Ms. Moore said the recent introduction of tough anti-piracy laws in South Korea and France, which authorize cutting off the Internet connection of repeat offenders, showed that stricter enforcement could persuade listeners to seek out legal alternatives to unauthorized file-sharing services.
In South Korea, where the music business has long been blighted by piracy, digital music sales rose 14 percent in the first half of last year, after the new law went into effect in 2009, the federation said. The first account suspensions occurred in the autumn, and the group said the publicity surrounding the crackdown should help convert more consumers.
Up next, the South Korean government seals off your garage so you can’t store all those stolen televisions in there. GARAGES ARE A PRIVILEGE, NOT A RIGHT. USE THEM RESPONSIBLY, OR DON’T USE THEM AT ALL. NO RUNNING IN THE HALL!
Any other big ideas, music dinosaurs?
“The television is a great opportunity,” said Thomas Hesse, head of the digital business at Sony Music Entertainment. “We haven’t innovated in the living room for many years.”
Thomas is certainly half-right — Sony hasn’t innovated at all for many years. But do you really think I’m going to pay for music to come out of my (Sony brand, of course) television? Don’t I already have a stereo for that? I mean, this sounds an awful lot like your “subscription” fantasy from 2002, where I don’t own any content, plus you get recurring revenue and your customers become dependent on the quality of your service. You’ve been pushing that line since I was in college, and no one’s especially interested.
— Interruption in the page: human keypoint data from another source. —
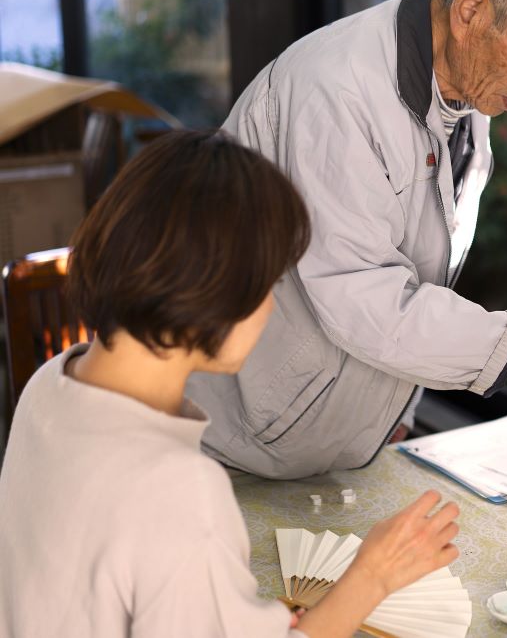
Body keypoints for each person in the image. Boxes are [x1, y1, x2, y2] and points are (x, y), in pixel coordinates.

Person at [0, 131, 460, 638]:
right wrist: (373, 575)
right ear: (211, 293)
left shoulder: (50, 383)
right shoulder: (181, 491)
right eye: (269, 285)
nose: (269, 307)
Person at [187, 0, 507, 480]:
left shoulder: (464, 90)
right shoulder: (338, 90)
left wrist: (396, 412)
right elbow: (360, 293)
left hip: (326, 444)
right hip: (229, 443)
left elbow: (418, 263)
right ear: (470, 10)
Around the world, 10 million people have already signed up for subscription-based online services from Spotify, Rdio and Deezer, some of which have attracted additional millions of users with free, advertising-supported services. Many executives hope the growth of offerings like these can reduce the industry’s dependence on sales of individual tracks through digital stores like Apple iTunes, a model that has attracted little interest from young music fans, particularly outside the United States.
So, you’ve got 10 million people in the entire world (.02%) signed up for these services, and an even smaller group of people who will sign up for these services, but only if they’re free. And, you’re optimistic about this, but disappointed by FIVE BILLION DOLLARS in normal sales??? Guys, guys, guys…. join the winning team here. Hint : it’s not “Zune Pass”.
With growth in digital revenue slowing nearly to a standstill, analysts say, it is no surprise that talk of mergers and buyouts is again swirling around some of the Big Four music companies — Universal, Sony, Warner Music Group and EMI. Warner, for example, is said to have hired bankers to explore a sale of the company or a purchase of EMI.
“What has been keeping labels afloat has been the digital story,” said Mr. Mulligan, of Forrester Research. “If, all of a sudden, what they have been telling the market is the future turns out to be a failure, that radically changes the conversation.”
Yeah, I see, and if we don’t have giant record labels, we won’t have music anymore, right?
Wait… you mean the labels don’t actually make music? They just restrict access to it, and then pester me with cross-promotional advertising campaigns for Taylor Swift, and then shut off my South Korean internet access if I’m not willing to pay them enough to cover their 3000% profit margin expectations?
For the last time (yeah right), suit-wearing-or-non-suit-wearing-industry-dudes. Your product went through a dramatic cost-change — access is not valuable anymore. CDs are dead, and music is now a volume industry, not a high-margin one. If you don’t want to play in that economic sandbox, go somewhere else. Otherwise, stop complaining and figure out how to make five billion dollars (which you’re basically getting because Apple, and then Amazon, swooped in and built you an ass-saving distribution channel, which they go so far as to manage for you) go far enough to sustain your companies. If you can’t, I’m sure someone else will, because five billion dollars is a lot of money to make from selling someone else’s idea, digitally, over someone else’s website.